Monday, January 31, 2011

...something I miss

That would be yoga.

One of my favorite posessource

I started doing yoga in high school.  I would do it randomly once and awhile when I was bored, and I took an evening class with a friend when we were in grade 9 or 10.  At that point though, we spent most of the hour long class giggling over how our instructor talked about our breath moving through our muscles (maybe we weren't the most mature participants at that point).

In university, yoga became a life saver for me.  Stress and anxiety attacks started taking over my well-being, and I remembered the deep breathing that would end each yoga session.  So one day, I bought a simple tape from wal-mart and gave it a try.  I could barely do half of the poses at that point, since most of my days were spent sitting in hard desks at school, or behind a desk typing at my part-time job.  But within a few weeks, I noticed a drastic improvement.  I didn't feel like I was suffocating on the bus on the way to school anymore, and I could deep breathe my way into a good night's sleep for the first time in years.

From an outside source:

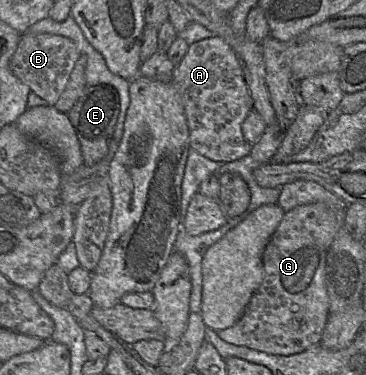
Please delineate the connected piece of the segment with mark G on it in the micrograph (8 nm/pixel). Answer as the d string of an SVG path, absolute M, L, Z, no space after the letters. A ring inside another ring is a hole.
M323 203L305 204L286 212L270 237L263 255L263 279L241 318L231 327L217 331L230 344L273 355L288 356L320 343L329 317L329 297L326 289L327 252L341 228L341 218Z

After university, I stopped practicing as much.  I joined a gym and did a lot more cardio and weights, only going to the yoga class offered there once a month or so.  Then two years ago, a pinched nerve basically sidelined me from any sort of physical activity.  It's still healing (so very very slowly), and I've attempted yoga a few times recently, but my hip just isn't ready.

But I do miss it so.  The breathing.  The stretching.  The pushing your body to move and reach just a little bit further than it did the time before.  The elation when you realize that you did not bend that far a week ago, but now your body can do it with ease.  The peace of a quiet mind.  The calm that comes afterward.